Solomon Alabi highlights front-court players in predraft workout
Solomon Alabi is 7 feet 1, so it was peculiar when during the final drill of another round of predraft workouts for the Washington Wizards today, he stepped behind the three-point line to attempt a shot that would have concluded his portion of the session. Alabi tried a couple times to no avail, and finally, he decided to alter his approach. Thus he stepped well inside the three-point arc, sank a jumper from the elbow and was done.
If the Wizards draft Alabi, they certainly won't expect him to take shots from that distance. He's no Dirk Nowitzki, and Alabi knows his future in the NBA is as a shot-blocker and imposing inside presence who occasionally can contribute on offense.

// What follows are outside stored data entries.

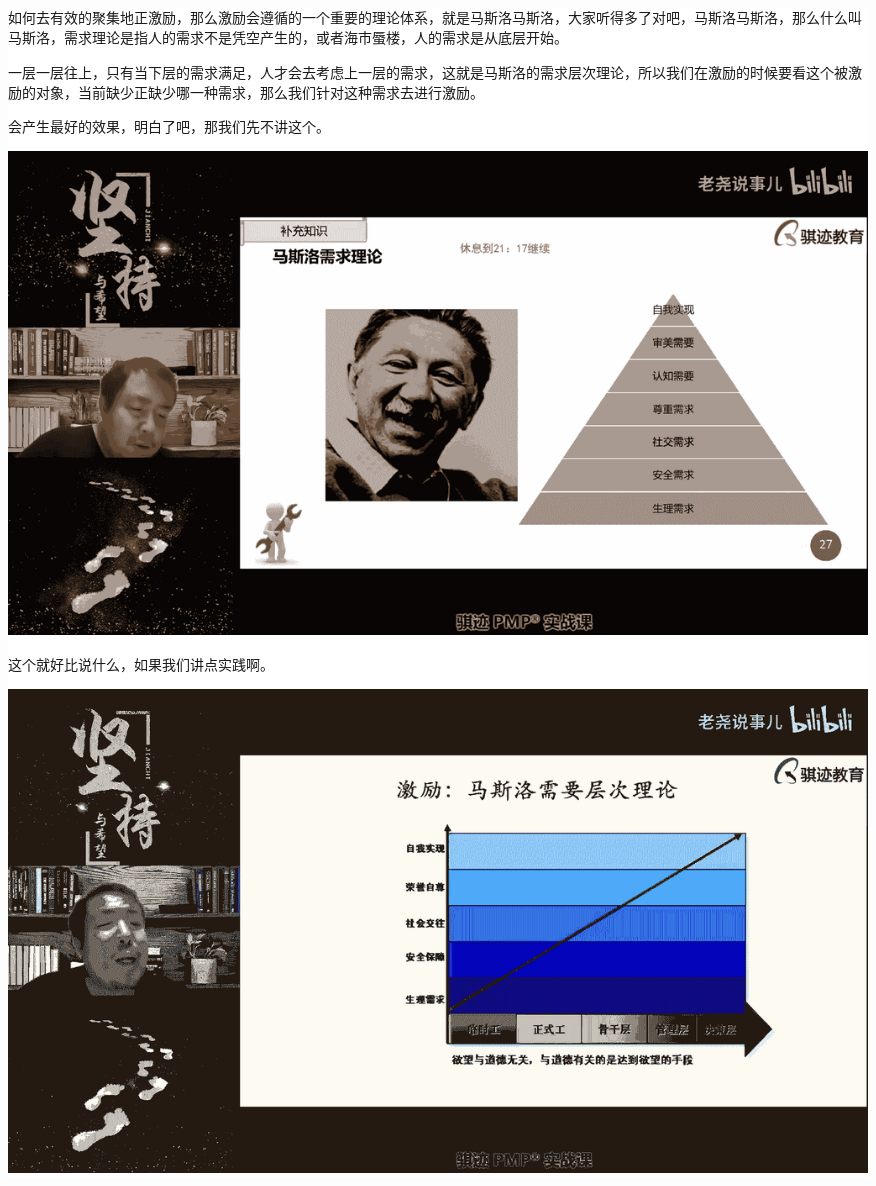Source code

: 如何去有效的聚集地正激励，那么激励会遵循的一个重要的理论体系，就是马斯洛马斯洛，大家听得多了对吧，马斯洛马斯洛，那么什么叫马斯洛，需求理论是指人的需求不是凭空产生的，或者海市蜃楼，人的需求是从底层开始。

一层一层往上，只有当下层的需求满足，人才会去考虑上一层的需求，这就是马斯洛的需求层次理论，所以我们在激励的时候要看这个被激励的对象，当前缺少正缺少哪一种需求，那么我们针对这种需求去进行激励。

会产生最好的效果，明白了吧，那我们先不讲这个。

![](img/35075b54311f57834d1e170fb70461f4_170.png)

这个就好比说什么，如果我们讲点实践啊。

![](img/35075b54311f57834d1e170fb70461f4_172.png)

"No, not really," Alabi, who played at Florida State, said with a smile when asked if he would be taking three-pointers in the NBA. "Right here I was just trying to make it a little fun."
Alabi was among a handful of players, most notably in the front court, who worked out for the Wizards at Verizon Center four days before the draft. Others included center A.J. Ogilvy, a 6-11 center from Vanderbilt; 6-11 forward-center Magnum Rolle of Louisiana Tech; and Samardo Samuels, a 6-9 forward projected for the mid-second round in some mock drafts.

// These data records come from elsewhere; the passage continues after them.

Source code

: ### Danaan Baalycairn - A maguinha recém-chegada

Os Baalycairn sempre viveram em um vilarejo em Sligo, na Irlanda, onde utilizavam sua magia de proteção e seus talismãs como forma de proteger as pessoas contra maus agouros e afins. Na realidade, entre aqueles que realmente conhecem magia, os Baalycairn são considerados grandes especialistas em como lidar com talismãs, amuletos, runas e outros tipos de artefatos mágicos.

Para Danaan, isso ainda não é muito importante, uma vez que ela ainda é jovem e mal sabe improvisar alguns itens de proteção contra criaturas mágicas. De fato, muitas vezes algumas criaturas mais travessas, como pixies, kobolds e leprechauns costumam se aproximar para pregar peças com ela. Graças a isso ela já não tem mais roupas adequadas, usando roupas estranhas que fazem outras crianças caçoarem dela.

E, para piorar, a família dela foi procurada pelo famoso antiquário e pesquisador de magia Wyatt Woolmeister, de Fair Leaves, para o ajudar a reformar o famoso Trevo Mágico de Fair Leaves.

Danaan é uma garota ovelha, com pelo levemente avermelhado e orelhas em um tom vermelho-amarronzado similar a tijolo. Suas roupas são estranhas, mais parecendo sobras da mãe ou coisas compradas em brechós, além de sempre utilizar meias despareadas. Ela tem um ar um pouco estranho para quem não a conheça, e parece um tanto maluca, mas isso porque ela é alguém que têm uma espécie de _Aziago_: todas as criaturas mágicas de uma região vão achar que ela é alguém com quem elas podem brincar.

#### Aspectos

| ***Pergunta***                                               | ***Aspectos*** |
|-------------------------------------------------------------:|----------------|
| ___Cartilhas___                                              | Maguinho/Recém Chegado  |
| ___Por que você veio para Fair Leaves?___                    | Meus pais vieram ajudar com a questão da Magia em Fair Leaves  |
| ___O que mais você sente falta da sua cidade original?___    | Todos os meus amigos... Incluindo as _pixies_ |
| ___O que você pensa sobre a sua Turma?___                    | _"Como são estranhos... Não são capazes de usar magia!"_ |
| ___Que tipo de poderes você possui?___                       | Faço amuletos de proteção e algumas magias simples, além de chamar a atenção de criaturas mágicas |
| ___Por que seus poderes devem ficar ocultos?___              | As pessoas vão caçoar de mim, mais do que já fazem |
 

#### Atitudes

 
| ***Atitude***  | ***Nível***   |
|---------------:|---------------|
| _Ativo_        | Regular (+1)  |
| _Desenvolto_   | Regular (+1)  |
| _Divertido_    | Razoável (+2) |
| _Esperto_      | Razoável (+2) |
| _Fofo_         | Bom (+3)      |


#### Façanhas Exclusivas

Alabi's stock has risen since the start of this process. Projected as a second-rounder after the NCAA season, Alabi figures to go perhaps mid- to late first round in a league where some high-profile 7-footers prefer shooting from the outside over defending on the interior.

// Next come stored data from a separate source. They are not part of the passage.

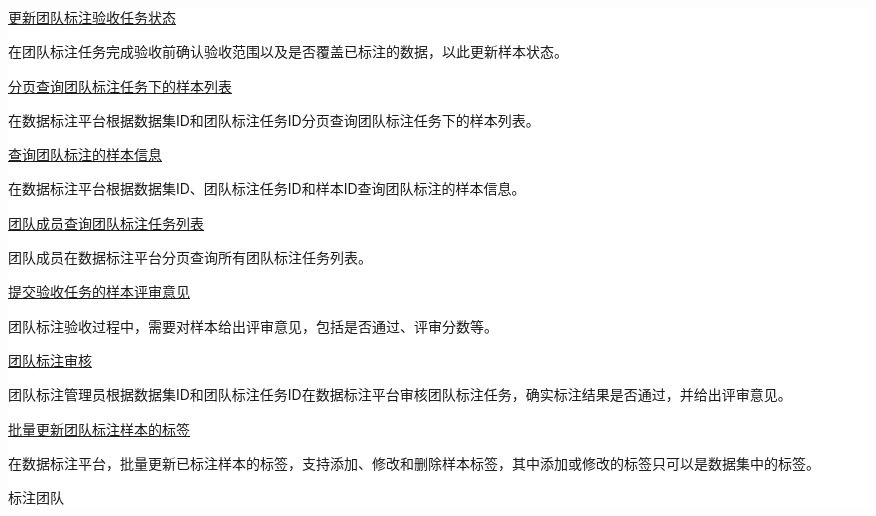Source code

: </td>
</tr>
<tr id="row17199190122216"><td class="cellrowborder" valign="top" headers="mcps1.2.4.1.1 "><p id="p31991203223"><a name="p31991203223"></a><a name="p31991203223"></a><a href="更新团队标注验收任务状态.md">更新团队标注验收任务状态</a></p>
</td>
<td class="cellrowborder" valign="top" headers="mcps1.2.4.1.2 "><p id="p131991082213"><a name="p131991082213"></a><a name="p131991082213"></a>在团队标注任务完成验收前确认验收范围以及是否覆盖已标注的数据，以此更新样本状态。</p>
</td>
</tr>
<tr id="row1651753672211"><td class="cellrowborder" valign="top" headers="mcps1.2.4.1.1 "><p id="p1318884762419"><a name="p1318884762419"></a><a name="p1318884762419"></a><a href="分页查询团队标注任务下的样本列表.md">分页查询团队标注任务下的样本列表</a></p>
</td>
<td class="cellrowborder" valign="top" headers="mcps1.2.4.1.2 "><p id="p12188104792419"><a name="p12188104792419"></a><a name="p12188104792419"></a>在数据标注平台根据数据集ID和团队标注任务ID分页查询团队标注任务下的样本列表。</p>
</td>
</tr>
<tr id="row1222018386223"><td class="cellrowborder" valign="top" headers="mcps1.2.4.1.1 "><p id="p1818864720249"><a name="p1818864720249"></a><a name="p1818864720249"></a><a href="查询团队标注的样本信息.md">查询团队标注的样本信息</a></p>
</td>
<td class="cellrowborder" valign="top" headers="mcps1.2.4.1.2 "><p id="p11889477242"><a name="p11889477242"></a><a name="p11889477242"></a>在数据标注平台根据数据集ID、团队标注任务ID和样本ID查询团队标注的样本信息。</p>
</td>
</tr>
<tr id="row286313211229"><td class="cellrowborder" valign="top" headers="mcps1.2.4.1.1 "><p id="p1686482122218"><a name="p1686482122218"></a><a name="p1686482122218"></a><a href="团队成员查询团队标注任务列表.md">团队成员查询团队标注任务列表</a></p>
</td>
<td class="cellrowborder" valign="top" headers="mcps1.2.4.1.2 "><p id="p158647292212"><a name="p158647292212"></a><a name="p158647292212"></a>团队成员在数据标注平台分页查询所有团队标注任务列表。</p>
</td>
</tr>
<tr id="row554744014227"><td class="cellrowborder" valign="top" headers="mcps1.2.4.1.1 "><p id="p1954794010229"><a name="p1954794010229"></a><a name="p1954794010229"></a><a href="提交验收任务的样本评审意见.md">提交验收任务的样本评审意见</a></p>
</td>
<td class="cellrowborder" valign="top" headers="mcps1.2.4.1.2 "><p id="p15547740132215"><a name="p15547740132215"></a><a name="p15547740132215"></a>团队标注验收过程中，需要对样本给出评审意见，包括是否通过、评审分数等。</p>
</td>
</tr>
<tr id="row14633442112215"><td class="cellrowborder" valign="top" headers="mcps1.2.4.1.1 "><p id="p10633124272214"><a name="p10633124272214"></a><a name="p10633124272214"></a><a href="团队标注审核.md">团队标注审核</a></p>
</td>
<td class="cellrowborder" valign="top" headers="mcps1.2.4.1.2 "><p id="p563313427221"><a name="p563313427221"></a><a name="p563313427221"></a>团队标注管理员根据数据集ID和团队标注任务ID在数据标注平台审核团队标注任务，确实标注结果是否通过，并给出评审意见。</p>
</td>
</tr>
<tr id="row18842174462215"><td class="cellrowborder" valign="top" headers="mcps1.2.4.1.1 "><p id="p10842344142218"><a name="p10842344142218"></a><a name="p10842344142218"></a><a href="批量更新团队标注样本的标签.md">批量更新团队标注样本的标签</a></p>
</td>
<td class="cellrowborder" valign="top" headers="mcps1.2.4.1.2 "><p id="p11842104418227"><a name="p11842104418227"></a><a name="p11842104418227"></a>在数据标注平台，批量更新已标注样本的标签，支持添加、修改和删除样本标签，其中添加或修改的标签只可以是数据集中的标签。</p>
</td>
</tr>
<tr id="row1084062181613"><td class="cellrowborder" rowspan="13" valign="top" width="19.98%" headers="mcps1.2.4.1.1 "><p id="p68401214161"><a name="p68401214161"></a><a name="p68401214161"></a>标注团队</p>
</td>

While it's not likely Alabi will be available when the Wizards make the final selection of the first round, Samuels probably will be there and is all but certain to be available with the 35 overall pick, which Washington also owns.
Samuels came out of high school as one of the most touted players in the country but did not live up to expectations over two seasons at Louisville. That's why the Cardinals fan base and Coach Rick Pitino were caught a bit off guard when Samuels declared for the draft.
Still, Samuels, despite being undersized at power forward, could blossom into a physical presence the Wizards were sorely lacking last season after dealing Brendan Haywood, among others, to Dallas in a trade deadline deal.
"I think I'm way better than I was before," said Samuels, who averaged 15.3 points and seven rebounds per game last season. "My workouts have been going really well.
"The extra year, it [helped] my body as far as having an NBA body, getting stronger, getting quicker, stuff like that. Now I kind of know my game, what I am good at, what I'm not good at, my strengths and weaknesses."